__What to work on__. Report back every line in the data that includes the string "masyarakat".

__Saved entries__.
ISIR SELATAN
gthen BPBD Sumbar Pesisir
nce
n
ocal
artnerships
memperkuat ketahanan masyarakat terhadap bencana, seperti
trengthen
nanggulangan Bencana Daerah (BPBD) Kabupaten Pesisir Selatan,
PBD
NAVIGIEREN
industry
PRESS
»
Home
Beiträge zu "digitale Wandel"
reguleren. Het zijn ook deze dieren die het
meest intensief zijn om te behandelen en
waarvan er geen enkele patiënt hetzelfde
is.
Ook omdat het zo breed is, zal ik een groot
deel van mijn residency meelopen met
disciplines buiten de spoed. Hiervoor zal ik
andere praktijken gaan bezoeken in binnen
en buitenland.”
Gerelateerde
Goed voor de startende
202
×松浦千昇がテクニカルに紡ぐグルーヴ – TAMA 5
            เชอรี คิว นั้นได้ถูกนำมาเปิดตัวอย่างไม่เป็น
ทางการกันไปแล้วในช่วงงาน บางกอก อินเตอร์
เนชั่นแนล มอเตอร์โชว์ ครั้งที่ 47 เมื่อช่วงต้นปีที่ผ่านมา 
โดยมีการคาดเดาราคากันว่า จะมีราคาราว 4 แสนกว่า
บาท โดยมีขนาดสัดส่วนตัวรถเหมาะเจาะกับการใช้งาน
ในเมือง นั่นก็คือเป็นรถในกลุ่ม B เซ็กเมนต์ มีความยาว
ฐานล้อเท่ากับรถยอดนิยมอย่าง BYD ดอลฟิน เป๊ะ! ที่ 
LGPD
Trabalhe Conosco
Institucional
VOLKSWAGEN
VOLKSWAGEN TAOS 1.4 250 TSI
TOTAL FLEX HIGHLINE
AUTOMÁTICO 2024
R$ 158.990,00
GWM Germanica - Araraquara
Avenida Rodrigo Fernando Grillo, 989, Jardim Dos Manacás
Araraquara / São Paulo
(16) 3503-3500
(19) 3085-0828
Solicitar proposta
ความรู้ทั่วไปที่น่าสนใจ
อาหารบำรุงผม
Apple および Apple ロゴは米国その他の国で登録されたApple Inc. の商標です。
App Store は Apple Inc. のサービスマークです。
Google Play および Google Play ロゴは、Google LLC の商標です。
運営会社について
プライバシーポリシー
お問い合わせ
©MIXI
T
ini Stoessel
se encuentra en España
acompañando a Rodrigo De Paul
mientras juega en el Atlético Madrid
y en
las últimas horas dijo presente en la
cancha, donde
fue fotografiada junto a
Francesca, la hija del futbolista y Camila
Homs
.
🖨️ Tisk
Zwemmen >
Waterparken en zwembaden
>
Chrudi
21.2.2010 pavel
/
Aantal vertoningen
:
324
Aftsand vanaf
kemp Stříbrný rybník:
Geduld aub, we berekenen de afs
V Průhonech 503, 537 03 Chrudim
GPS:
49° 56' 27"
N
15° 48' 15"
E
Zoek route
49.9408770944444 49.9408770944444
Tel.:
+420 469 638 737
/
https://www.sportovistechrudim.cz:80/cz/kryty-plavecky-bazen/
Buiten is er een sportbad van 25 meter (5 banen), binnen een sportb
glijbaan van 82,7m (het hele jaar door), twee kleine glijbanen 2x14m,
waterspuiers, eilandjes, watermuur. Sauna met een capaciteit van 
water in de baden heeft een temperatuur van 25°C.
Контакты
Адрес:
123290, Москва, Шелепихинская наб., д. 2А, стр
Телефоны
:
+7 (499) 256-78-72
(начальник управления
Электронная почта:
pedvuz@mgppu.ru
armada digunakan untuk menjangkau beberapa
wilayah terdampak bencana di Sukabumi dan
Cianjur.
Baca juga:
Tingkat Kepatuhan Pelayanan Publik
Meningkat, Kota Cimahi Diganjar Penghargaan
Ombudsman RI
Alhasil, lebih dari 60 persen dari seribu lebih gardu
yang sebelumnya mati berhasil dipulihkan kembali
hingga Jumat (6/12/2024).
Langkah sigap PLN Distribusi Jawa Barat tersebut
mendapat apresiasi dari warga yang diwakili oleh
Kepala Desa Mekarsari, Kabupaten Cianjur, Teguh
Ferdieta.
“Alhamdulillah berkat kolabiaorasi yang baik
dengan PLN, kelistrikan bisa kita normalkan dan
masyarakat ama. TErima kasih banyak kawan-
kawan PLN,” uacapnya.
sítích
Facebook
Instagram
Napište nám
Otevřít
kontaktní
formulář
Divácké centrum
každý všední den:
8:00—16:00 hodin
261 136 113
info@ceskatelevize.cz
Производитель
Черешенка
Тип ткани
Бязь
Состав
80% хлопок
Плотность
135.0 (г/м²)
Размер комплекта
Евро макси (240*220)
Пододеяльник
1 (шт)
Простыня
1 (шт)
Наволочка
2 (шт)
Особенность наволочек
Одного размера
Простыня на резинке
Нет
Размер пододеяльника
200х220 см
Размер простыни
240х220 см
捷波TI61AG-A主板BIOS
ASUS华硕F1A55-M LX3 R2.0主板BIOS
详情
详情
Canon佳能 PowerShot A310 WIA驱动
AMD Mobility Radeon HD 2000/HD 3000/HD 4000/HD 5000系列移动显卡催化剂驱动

__Solution to the problem__.
memperkuat ketahanan masyarakat terhadap bencana, seperti
masyarakat ama. TErima kasih banyak kawan-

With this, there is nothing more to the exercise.